What is required » From the entries that follow, reproduce exactly and only the lines from the line with "1.71 | Male" to the line with "4.08 | Male", endpoints included.

Exercise input »
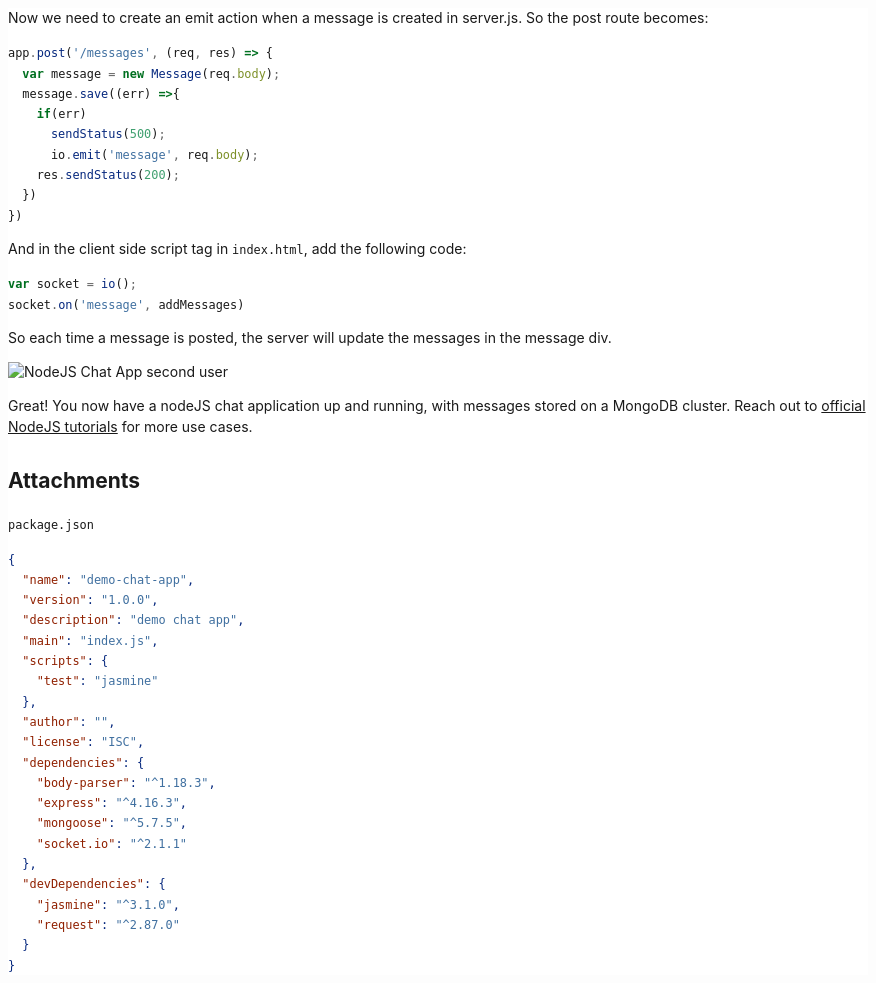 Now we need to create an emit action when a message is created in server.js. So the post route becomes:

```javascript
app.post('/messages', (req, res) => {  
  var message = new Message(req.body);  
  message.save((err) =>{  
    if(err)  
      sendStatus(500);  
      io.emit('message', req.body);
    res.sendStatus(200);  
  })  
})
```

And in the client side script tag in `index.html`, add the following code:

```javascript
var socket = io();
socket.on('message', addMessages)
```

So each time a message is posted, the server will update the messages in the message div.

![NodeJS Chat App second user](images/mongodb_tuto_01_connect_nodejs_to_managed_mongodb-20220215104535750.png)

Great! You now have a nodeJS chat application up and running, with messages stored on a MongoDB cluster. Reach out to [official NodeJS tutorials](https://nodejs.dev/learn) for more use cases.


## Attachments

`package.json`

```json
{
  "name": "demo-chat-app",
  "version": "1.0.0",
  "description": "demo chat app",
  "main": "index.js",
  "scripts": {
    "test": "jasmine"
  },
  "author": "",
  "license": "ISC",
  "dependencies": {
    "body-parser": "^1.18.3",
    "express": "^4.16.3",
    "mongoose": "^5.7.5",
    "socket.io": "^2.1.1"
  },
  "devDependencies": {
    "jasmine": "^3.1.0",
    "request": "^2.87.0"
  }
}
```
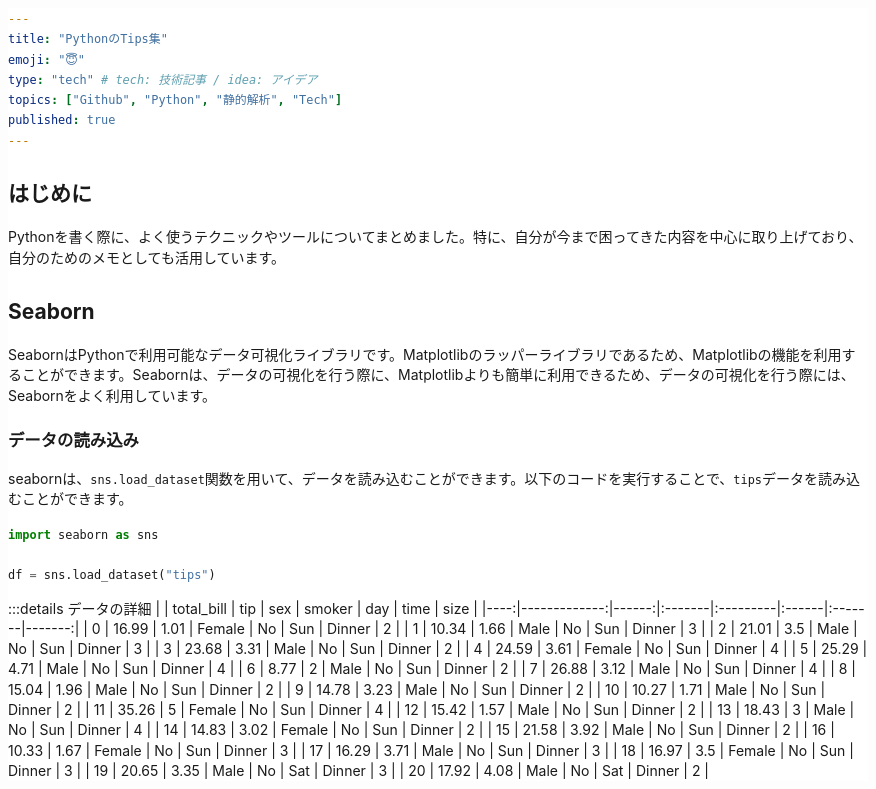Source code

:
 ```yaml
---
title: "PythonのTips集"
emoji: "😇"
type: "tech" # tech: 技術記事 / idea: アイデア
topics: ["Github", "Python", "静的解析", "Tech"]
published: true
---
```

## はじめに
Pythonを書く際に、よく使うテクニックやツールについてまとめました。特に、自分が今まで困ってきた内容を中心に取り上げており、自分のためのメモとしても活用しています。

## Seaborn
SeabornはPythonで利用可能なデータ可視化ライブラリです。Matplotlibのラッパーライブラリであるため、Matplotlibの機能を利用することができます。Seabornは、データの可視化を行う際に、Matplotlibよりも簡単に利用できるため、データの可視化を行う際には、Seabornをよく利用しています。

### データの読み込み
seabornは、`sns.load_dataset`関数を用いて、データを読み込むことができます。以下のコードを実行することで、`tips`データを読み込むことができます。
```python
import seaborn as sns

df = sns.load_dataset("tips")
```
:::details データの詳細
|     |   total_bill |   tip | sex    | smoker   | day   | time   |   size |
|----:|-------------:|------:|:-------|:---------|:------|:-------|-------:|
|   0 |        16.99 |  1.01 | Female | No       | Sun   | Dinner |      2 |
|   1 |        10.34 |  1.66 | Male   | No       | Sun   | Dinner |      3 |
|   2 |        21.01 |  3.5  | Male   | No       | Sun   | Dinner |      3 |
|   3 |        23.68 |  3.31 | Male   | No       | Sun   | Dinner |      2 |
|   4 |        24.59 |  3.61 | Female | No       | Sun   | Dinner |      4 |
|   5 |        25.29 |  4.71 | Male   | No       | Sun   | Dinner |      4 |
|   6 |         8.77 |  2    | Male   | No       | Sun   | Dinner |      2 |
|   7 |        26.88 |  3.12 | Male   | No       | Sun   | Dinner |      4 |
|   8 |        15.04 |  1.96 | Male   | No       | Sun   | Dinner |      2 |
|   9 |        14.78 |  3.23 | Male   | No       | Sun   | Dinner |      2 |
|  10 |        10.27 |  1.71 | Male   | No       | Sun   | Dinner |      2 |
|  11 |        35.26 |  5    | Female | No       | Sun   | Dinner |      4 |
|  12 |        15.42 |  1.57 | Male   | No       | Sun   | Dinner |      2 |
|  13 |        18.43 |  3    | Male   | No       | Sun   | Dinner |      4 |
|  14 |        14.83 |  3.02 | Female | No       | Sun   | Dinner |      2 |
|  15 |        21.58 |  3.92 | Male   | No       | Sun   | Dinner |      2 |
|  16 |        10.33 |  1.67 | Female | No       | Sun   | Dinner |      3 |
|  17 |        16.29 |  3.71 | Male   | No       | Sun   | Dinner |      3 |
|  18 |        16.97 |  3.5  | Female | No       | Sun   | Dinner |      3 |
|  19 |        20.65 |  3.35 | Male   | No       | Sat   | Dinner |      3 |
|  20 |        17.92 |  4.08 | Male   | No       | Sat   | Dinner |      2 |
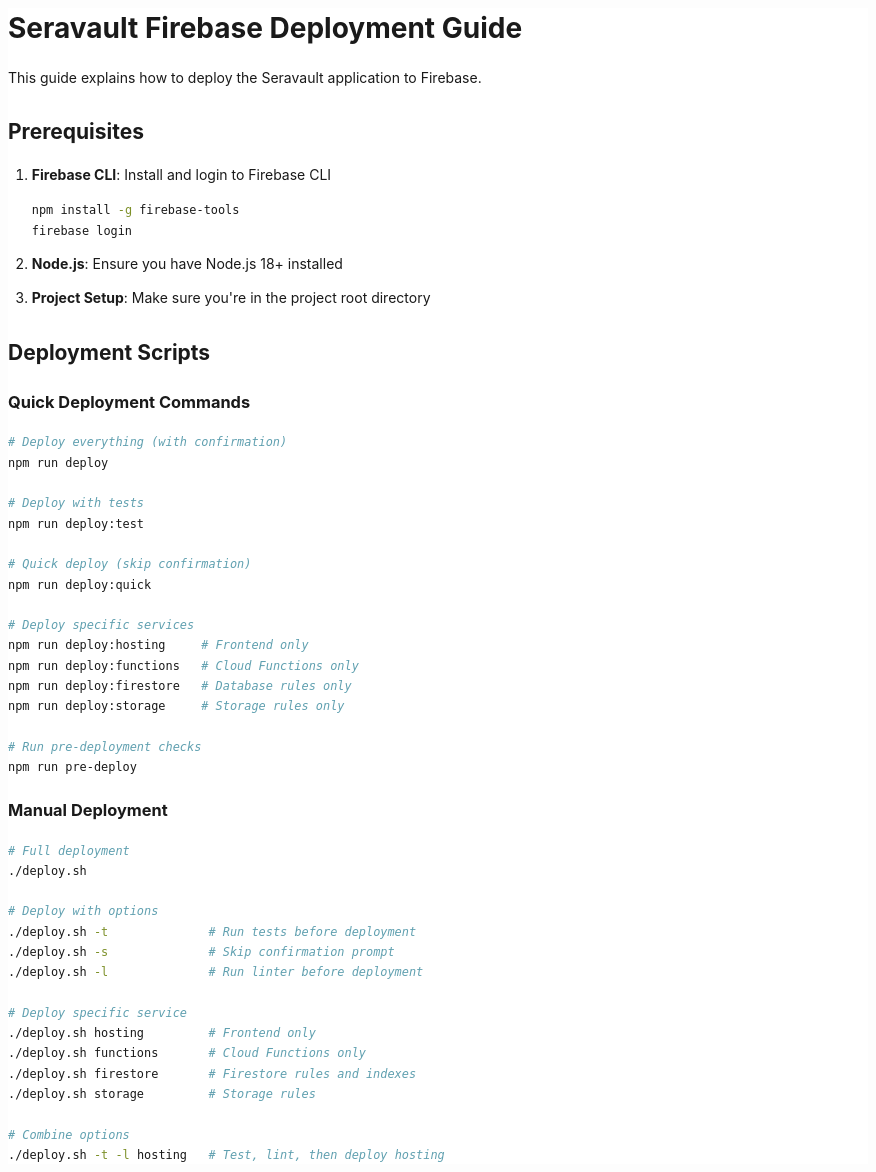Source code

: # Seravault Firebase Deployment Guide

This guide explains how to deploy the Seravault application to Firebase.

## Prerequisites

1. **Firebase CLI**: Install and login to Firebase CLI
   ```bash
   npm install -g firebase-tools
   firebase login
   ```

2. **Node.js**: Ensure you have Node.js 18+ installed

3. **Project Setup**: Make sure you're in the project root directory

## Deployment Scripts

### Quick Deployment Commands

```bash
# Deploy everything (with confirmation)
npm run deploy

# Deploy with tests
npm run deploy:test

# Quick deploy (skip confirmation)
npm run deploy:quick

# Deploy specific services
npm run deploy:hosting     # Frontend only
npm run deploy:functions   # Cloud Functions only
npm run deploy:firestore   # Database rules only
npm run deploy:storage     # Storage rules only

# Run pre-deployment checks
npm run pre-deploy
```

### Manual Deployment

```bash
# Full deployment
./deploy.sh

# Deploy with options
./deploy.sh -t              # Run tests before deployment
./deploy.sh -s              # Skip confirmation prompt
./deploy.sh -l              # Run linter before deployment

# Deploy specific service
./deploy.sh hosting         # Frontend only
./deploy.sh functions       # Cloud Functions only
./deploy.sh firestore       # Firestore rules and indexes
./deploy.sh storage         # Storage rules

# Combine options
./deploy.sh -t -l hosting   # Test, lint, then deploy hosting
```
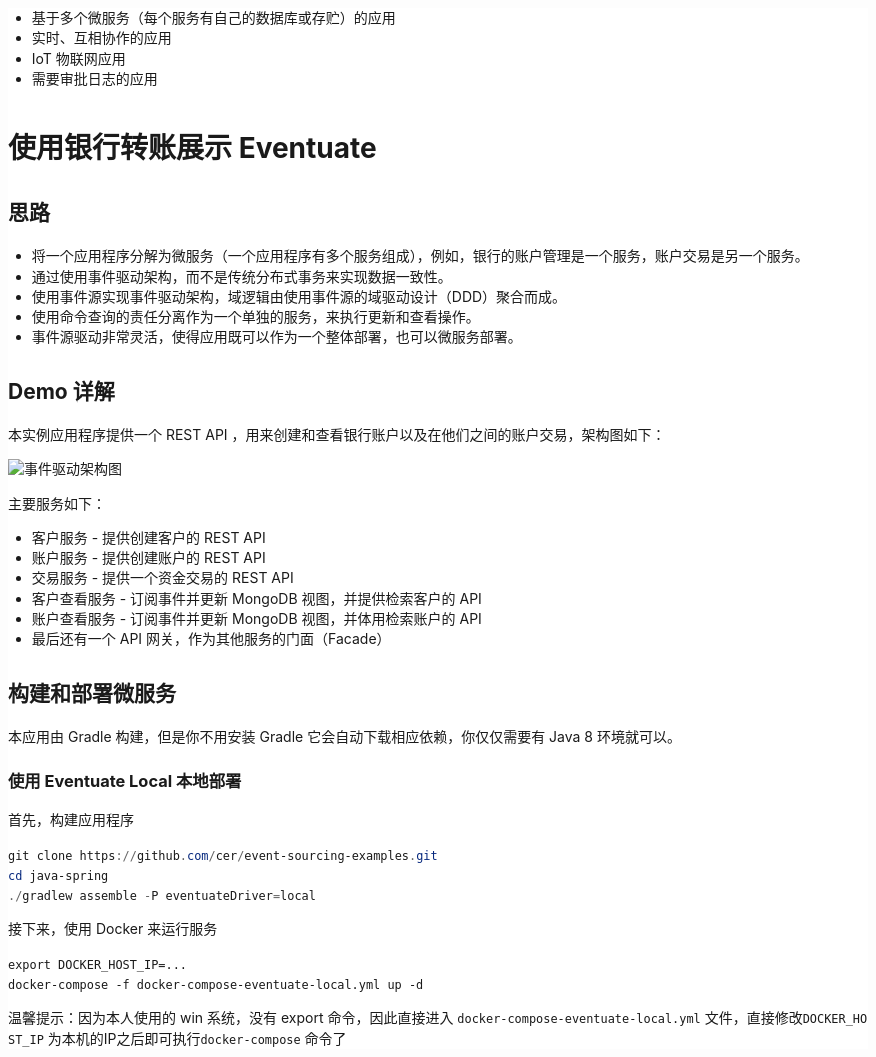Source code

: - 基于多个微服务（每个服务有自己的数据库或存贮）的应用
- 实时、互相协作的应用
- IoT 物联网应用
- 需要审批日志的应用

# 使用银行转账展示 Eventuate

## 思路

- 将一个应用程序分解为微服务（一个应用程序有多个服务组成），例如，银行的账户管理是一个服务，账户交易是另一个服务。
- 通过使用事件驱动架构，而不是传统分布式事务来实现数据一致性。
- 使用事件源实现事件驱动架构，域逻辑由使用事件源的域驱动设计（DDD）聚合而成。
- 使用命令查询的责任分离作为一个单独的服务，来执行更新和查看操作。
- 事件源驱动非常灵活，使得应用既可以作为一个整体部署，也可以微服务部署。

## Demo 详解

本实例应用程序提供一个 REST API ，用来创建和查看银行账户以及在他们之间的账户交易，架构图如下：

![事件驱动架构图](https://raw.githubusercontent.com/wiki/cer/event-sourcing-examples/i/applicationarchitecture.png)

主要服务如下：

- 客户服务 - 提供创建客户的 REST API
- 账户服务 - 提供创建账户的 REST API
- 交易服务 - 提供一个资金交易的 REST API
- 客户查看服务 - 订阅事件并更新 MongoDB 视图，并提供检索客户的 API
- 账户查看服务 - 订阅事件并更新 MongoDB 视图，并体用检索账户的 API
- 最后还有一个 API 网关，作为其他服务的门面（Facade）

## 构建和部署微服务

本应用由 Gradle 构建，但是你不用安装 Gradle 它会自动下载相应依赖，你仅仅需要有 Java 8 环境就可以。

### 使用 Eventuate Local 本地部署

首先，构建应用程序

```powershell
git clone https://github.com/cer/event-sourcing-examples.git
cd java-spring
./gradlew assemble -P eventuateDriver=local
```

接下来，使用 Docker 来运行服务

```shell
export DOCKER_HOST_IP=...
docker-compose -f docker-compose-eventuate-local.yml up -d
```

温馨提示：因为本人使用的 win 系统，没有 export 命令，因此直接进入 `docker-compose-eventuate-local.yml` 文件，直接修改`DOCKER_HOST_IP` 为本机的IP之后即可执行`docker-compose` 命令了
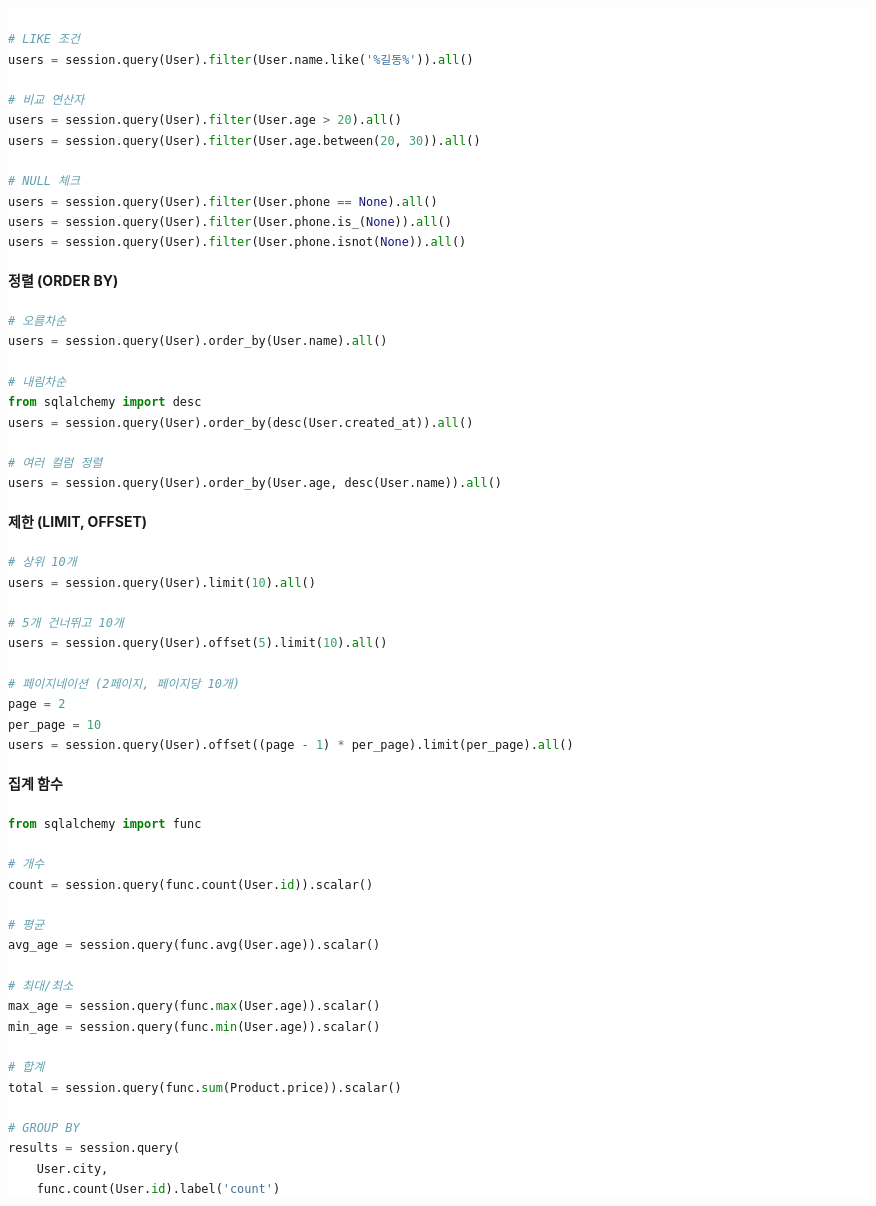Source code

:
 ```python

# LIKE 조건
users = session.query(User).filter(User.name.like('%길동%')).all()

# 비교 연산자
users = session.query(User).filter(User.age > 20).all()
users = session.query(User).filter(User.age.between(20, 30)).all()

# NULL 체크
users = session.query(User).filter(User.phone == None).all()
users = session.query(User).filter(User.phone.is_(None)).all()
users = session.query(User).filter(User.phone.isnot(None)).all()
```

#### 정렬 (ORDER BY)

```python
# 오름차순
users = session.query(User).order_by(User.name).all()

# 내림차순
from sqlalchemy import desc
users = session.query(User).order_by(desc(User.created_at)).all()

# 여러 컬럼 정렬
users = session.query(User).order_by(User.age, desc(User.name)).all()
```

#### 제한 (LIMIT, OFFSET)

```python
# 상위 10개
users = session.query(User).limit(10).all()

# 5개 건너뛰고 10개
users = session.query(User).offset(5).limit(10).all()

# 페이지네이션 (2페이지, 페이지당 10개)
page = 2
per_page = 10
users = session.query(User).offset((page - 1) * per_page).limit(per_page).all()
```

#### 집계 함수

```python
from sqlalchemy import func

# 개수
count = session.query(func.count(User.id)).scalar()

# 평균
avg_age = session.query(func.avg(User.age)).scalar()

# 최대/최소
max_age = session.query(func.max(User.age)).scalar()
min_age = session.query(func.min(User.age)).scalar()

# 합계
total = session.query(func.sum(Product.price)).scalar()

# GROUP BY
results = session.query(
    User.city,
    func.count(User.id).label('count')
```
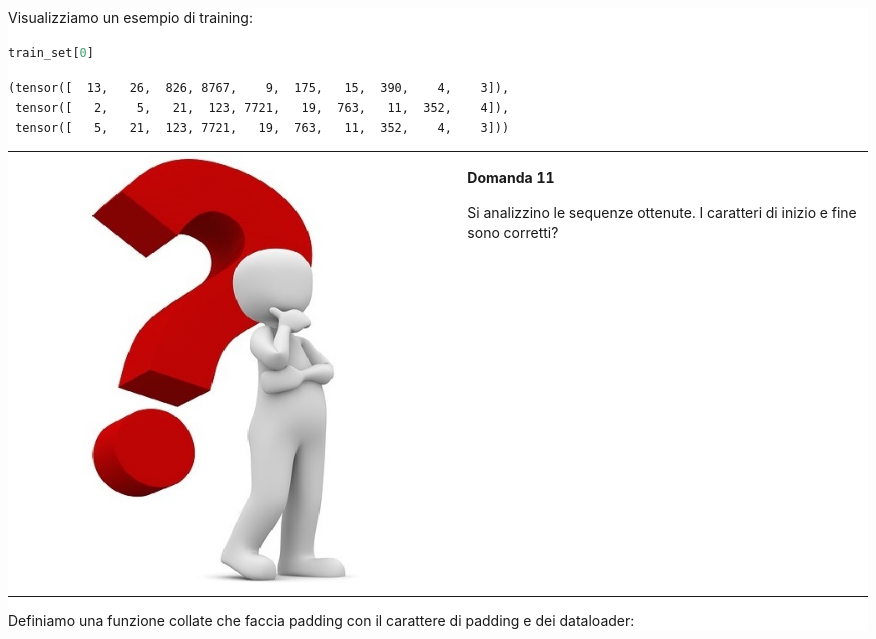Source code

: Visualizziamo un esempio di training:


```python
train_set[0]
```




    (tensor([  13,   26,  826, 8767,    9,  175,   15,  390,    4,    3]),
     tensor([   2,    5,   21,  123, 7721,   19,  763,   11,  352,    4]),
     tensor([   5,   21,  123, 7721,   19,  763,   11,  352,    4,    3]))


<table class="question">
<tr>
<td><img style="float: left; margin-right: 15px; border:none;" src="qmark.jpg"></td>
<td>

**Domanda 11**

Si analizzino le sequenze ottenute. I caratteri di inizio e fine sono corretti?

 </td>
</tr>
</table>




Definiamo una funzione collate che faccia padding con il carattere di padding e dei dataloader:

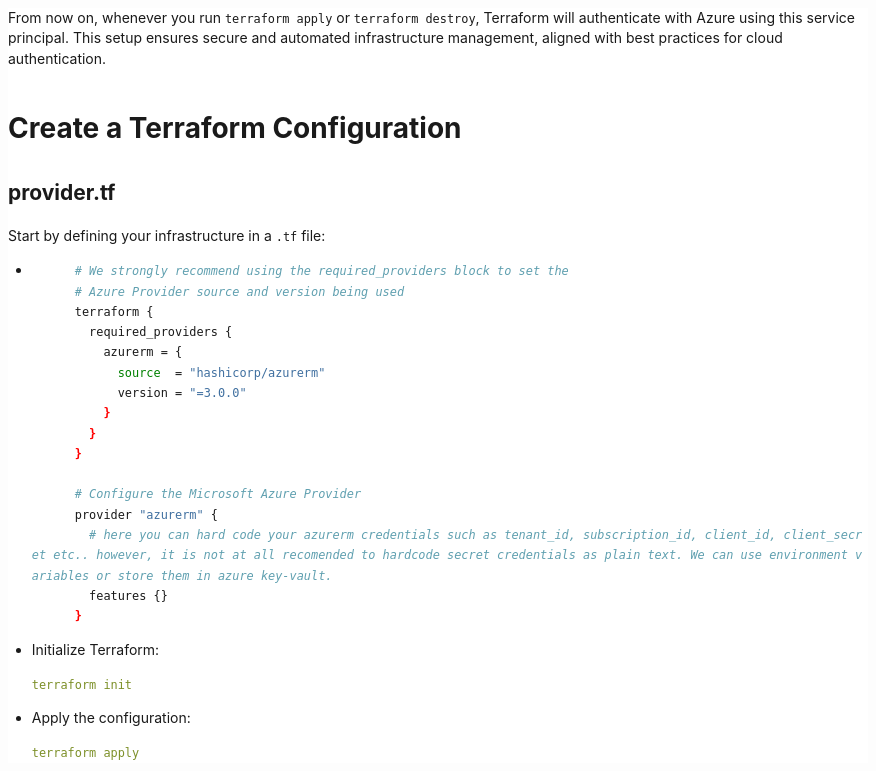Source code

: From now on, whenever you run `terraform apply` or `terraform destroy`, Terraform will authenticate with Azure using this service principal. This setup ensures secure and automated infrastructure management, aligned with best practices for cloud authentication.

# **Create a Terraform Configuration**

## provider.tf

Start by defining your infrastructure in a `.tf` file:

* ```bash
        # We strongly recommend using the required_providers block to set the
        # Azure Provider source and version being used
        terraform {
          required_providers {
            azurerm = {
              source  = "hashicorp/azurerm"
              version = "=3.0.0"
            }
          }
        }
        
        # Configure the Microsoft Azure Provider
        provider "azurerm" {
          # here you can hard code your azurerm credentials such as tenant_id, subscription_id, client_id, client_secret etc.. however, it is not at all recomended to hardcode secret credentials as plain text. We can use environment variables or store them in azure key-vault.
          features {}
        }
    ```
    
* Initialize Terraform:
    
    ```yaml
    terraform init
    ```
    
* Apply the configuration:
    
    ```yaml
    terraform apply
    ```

Answer to this exercise »
|  10 |        10.27 |  1.71 | Male   | No       | Sun   | Dinner |      2 |
|  11 |        35.26 |  5    | Female | No       | Sun   | Dinner |      4 |
|  12 |        15.42 |  1.57 | Male   | No       | Sun   | Dinner |      2 |
|  13 |        18.43 |  3    | Male   | No       | Sun   | Dinner |      4 |
|  14 |        14.83 |  3.02 | Female | No       | Sun   | Dinner |      2 |
|  15 |        21.58 |  3.92 | Male   | No       | Sun   | Dinner |      2 |
|  16 |        10.33 |  1.67 | Female | No       | Sun   | Dinner |      3 |
|  17 |        16.29 |  3.71 | Male   | No       | Sun   | Dinner |      3 |
|  18 |        16.97 |  3.5  | Female | No       | Sun   | Dinner |      3 |
|  19 |        20.65 |  3.35 | Male   | No       | Sat   | Dinner |      3 |
|  20 |        17.92 |  4.08 | Male   | No       | Sat   | Dinner |      2 |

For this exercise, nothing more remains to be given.